Considering “the difficult economic situation in some euro-area countries and widespread uncertainty, economic growth will be lower than previously assumed,” the Bundesbank said.

Germany’s gross domestic product is likely to expand by only 0.4 percent next year, the bank said, down from its June forecast for 1.6 percent growth.

The bank did sound an optimistic note, saying that G.D.P. stood to rise by 1.9 percent in 2014 “if the euro-area banking and sovereign debt crisis does not escalate further and uncertainty among investors and consumers gradually subsides.”

Reinforcing the Bundesbank’s pessimism, a report Friday from the Economy Ministry in Berlin indicated that industrial production at German factories tumbled by 2.6 percent in October from September, and 3.7 percent from a year earlier.

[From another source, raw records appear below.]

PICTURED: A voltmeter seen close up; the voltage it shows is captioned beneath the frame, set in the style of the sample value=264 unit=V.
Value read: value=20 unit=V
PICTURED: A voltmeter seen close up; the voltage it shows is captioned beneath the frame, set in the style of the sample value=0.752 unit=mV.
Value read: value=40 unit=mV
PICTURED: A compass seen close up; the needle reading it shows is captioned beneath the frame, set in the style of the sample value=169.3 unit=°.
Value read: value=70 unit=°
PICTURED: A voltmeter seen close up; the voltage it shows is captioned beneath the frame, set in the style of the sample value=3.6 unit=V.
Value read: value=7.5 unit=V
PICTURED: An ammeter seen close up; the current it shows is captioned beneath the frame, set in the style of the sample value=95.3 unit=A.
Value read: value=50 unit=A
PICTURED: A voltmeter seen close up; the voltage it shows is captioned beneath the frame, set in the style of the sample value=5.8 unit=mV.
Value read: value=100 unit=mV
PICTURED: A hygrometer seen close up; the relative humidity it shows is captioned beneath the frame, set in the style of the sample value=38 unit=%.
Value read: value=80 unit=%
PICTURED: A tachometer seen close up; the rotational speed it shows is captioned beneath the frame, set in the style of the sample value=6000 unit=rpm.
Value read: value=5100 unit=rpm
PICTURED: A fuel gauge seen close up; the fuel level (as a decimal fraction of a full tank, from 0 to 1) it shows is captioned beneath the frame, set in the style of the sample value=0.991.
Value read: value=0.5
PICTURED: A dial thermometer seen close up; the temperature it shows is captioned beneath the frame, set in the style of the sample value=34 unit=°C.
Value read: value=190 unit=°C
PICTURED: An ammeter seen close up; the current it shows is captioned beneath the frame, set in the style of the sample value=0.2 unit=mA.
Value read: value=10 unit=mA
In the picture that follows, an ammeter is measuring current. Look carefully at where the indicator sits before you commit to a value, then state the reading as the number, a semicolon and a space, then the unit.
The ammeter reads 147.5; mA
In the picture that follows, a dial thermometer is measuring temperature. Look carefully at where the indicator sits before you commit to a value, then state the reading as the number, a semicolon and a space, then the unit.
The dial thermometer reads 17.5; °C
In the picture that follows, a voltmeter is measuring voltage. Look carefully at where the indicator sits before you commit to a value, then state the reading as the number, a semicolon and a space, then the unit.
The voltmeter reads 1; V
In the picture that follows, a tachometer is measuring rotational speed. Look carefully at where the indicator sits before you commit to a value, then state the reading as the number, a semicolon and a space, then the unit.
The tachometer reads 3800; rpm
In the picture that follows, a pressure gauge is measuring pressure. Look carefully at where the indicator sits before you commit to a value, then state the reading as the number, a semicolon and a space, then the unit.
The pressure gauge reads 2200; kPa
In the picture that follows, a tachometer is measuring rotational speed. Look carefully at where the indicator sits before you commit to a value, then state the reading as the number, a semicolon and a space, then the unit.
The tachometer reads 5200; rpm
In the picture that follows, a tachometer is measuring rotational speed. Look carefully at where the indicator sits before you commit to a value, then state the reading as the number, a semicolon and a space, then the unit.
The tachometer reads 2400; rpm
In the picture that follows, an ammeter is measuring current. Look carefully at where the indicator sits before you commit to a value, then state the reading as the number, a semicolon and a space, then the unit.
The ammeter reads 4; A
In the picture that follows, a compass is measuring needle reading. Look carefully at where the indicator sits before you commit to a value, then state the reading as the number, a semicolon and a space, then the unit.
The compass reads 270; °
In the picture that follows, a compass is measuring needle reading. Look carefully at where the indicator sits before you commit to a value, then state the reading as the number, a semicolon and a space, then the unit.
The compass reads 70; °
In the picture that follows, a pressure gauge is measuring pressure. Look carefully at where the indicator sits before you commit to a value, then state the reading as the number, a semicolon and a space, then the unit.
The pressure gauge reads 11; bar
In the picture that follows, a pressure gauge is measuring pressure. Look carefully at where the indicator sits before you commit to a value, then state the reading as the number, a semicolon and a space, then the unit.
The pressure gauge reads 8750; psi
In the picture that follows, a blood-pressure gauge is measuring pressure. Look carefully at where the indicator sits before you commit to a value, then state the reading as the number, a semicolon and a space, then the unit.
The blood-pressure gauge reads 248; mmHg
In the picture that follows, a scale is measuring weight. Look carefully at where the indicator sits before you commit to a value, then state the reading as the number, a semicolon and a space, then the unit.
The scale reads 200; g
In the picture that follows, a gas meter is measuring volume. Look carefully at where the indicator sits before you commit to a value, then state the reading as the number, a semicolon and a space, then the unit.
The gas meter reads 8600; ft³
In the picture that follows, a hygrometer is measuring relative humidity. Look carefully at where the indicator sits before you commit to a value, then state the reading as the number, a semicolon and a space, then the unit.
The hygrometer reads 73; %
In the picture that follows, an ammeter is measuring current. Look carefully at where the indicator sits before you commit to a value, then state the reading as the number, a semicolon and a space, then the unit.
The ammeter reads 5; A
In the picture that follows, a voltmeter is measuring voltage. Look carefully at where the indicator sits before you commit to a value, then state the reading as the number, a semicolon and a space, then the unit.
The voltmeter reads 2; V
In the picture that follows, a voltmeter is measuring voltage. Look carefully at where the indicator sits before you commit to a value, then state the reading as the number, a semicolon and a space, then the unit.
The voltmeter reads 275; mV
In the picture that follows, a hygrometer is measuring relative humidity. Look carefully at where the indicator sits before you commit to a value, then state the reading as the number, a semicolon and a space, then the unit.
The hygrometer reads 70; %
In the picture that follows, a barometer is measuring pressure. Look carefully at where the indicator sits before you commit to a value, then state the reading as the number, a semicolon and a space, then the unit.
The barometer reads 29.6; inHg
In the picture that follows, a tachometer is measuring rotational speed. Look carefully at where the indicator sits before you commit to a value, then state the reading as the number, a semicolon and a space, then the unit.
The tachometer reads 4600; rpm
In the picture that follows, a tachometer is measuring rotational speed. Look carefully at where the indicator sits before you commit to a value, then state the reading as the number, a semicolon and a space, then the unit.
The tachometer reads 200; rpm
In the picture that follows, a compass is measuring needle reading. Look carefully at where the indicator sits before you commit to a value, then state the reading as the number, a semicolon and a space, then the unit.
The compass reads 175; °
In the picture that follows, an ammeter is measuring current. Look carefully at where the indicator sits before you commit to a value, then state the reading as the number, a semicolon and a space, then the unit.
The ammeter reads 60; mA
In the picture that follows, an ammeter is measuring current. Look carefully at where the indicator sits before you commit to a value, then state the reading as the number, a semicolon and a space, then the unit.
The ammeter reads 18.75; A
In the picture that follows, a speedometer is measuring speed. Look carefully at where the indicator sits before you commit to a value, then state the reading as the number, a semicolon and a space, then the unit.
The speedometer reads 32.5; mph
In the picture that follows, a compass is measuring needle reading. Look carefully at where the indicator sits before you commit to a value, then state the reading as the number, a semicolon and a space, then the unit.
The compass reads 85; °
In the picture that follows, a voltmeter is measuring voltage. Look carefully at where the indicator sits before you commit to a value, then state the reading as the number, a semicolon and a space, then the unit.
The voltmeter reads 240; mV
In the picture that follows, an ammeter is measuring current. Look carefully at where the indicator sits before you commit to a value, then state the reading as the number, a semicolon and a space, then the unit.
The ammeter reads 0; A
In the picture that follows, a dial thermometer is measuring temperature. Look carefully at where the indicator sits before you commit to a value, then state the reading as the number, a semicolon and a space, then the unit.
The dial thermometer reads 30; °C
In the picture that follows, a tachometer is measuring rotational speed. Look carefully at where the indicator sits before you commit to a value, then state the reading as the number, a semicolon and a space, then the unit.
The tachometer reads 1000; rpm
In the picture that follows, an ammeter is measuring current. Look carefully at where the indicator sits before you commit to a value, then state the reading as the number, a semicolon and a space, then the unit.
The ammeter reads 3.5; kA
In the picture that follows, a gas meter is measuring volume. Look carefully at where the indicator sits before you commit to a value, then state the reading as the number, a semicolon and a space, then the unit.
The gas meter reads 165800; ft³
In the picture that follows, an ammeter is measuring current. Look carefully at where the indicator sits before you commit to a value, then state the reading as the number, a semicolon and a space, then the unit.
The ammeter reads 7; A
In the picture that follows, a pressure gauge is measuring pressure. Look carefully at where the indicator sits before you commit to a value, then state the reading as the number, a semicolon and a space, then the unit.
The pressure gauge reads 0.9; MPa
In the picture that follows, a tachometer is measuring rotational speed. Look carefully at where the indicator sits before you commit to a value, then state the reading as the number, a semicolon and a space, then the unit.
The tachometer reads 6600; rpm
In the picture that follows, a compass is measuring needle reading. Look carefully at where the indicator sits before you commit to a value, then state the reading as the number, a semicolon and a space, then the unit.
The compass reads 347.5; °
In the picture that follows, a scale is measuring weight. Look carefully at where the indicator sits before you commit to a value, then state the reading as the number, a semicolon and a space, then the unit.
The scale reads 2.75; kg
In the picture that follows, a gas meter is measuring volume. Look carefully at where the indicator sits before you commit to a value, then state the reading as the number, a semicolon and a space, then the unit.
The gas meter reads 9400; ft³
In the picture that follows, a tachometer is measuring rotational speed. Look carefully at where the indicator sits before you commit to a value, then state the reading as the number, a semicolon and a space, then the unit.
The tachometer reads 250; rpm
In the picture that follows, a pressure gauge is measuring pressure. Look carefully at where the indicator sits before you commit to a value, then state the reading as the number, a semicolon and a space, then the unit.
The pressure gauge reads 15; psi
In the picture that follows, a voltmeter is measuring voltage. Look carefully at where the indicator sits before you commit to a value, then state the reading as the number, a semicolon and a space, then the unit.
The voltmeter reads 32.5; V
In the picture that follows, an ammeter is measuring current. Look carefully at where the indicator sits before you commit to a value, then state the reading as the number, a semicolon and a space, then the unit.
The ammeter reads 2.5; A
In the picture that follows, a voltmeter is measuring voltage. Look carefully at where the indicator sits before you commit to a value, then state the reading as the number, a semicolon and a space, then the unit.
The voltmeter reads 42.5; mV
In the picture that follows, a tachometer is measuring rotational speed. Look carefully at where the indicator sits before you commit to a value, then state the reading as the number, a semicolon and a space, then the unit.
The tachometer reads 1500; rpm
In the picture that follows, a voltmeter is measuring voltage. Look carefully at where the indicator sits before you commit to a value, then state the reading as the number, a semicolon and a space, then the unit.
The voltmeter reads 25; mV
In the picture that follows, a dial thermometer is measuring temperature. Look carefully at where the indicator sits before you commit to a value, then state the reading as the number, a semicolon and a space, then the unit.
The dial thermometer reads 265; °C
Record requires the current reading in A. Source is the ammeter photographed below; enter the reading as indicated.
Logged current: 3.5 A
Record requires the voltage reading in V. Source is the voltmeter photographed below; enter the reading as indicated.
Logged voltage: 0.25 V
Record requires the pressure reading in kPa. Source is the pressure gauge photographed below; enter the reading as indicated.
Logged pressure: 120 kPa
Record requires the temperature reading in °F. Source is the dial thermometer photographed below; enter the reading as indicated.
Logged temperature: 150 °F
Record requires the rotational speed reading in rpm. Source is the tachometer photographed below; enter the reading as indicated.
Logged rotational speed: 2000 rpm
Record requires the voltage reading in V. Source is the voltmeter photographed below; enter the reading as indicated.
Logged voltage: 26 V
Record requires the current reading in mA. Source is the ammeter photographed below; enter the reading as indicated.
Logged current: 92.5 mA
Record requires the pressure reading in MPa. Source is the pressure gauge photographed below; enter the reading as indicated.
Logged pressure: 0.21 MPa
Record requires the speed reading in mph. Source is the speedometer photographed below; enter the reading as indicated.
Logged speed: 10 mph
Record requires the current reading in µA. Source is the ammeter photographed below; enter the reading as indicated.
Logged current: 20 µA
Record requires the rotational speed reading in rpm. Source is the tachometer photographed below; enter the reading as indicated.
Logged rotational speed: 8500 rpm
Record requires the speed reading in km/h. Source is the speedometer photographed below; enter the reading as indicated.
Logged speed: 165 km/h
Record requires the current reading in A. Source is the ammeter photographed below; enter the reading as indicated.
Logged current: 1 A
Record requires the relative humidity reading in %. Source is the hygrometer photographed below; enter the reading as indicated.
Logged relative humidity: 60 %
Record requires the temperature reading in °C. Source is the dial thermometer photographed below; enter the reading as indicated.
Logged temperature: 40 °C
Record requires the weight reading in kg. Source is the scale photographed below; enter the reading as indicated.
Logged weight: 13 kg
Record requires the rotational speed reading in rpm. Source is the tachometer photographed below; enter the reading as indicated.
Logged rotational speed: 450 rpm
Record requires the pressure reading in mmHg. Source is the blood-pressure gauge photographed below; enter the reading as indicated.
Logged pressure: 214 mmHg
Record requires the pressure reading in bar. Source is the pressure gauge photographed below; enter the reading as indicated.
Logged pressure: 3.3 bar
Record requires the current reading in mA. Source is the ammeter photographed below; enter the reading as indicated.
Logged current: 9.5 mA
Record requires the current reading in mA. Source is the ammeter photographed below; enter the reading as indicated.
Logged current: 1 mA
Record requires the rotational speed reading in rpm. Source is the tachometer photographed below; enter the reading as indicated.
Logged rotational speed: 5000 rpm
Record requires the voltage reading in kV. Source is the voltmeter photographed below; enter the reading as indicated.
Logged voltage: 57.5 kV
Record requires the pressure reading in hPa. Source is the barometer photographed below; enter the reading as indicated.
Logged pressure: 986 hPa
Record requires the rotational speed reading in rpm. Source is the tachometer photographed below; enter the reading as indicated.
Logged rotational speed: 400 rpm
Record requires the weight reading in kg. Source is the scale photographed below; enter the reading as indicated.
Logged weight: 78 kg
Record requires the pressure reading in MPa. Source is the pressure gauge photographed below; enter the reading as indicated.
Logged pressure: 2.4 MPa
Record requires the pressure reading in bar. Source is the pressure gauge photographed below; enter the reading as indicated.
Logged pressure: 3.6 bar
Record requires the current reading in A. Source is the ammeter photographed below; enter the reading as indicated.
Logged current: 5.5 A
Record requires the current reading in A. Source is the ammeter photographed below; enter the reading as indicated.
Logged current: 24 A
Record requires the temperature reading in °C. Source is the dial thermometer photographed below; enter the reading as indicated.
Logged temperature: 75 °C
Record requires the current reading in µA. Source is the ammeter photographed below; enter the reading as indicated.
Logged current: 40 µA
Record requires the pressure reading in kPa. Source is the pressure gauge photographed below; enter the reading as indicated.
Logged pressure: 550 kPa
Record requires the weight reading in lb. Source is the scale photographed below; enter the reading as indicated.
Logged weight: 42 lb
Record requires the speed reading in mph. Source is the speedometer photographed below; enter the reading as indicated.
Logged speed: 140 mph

“The German decoupling from the rest of the euro zone has come to an end,” Carsten Brzeski, an economist in Brussels with the commercial bank ING, wrote in a research note. “Strong trading ties with non-Eurozone countries had shielded the economy against the euro crisis. Now, with the global economic cooling in the second half of the year, this immunity is quickly fading away. The thinning out of order books throughout the year is finally feeding through to the real economy.”

The euro zone as a whole is already in recession, with the currency bloc’s G.D.P. falling in the third quarter by 0.1 percent from the April-June period, Eurostat, the statistical office of the European Union, said Thursday. That was a second consecutive quarterly decline — the textbook definition of the onset of a recession.

Despite the current malaise, “the sound underlying health of the German economy suggests that it will overcome the temporary lull without major damage to the employment, in particular,” the Bundesbank president, Jens Weidmann, said in a statement.

Germany’s unemployment rate was 5.4 percent in October, according to Eurostat. That was well below the euro zone rate for that month of 11.7 percent, a record.

And yet, Mr. Weidmann issued a warning Friday: “The balance of risks is on the downside. If global economic growth falls short of expectations or the debt crisis intensifies in some countries, growth will probably fall below the baseline assumption.”

Recent data have indicated that even with a calming of markets after long months of crisis, Europe remains in a rut. Eurostat said Wednesday that euro zone retail sales fell 1.2 percent in October from September, a sign that the limping job market is holding back economic activity.

The Bundesbank forecast came a day after the European Central Bank offered a much gloomier outlook for the 17-nation euro zone. The E.C.B. president, Mario Draghi, said the bank now expected 2013 growth of no more than 0.3 percent, weaker than its previous forecast for 0.5 percent growth.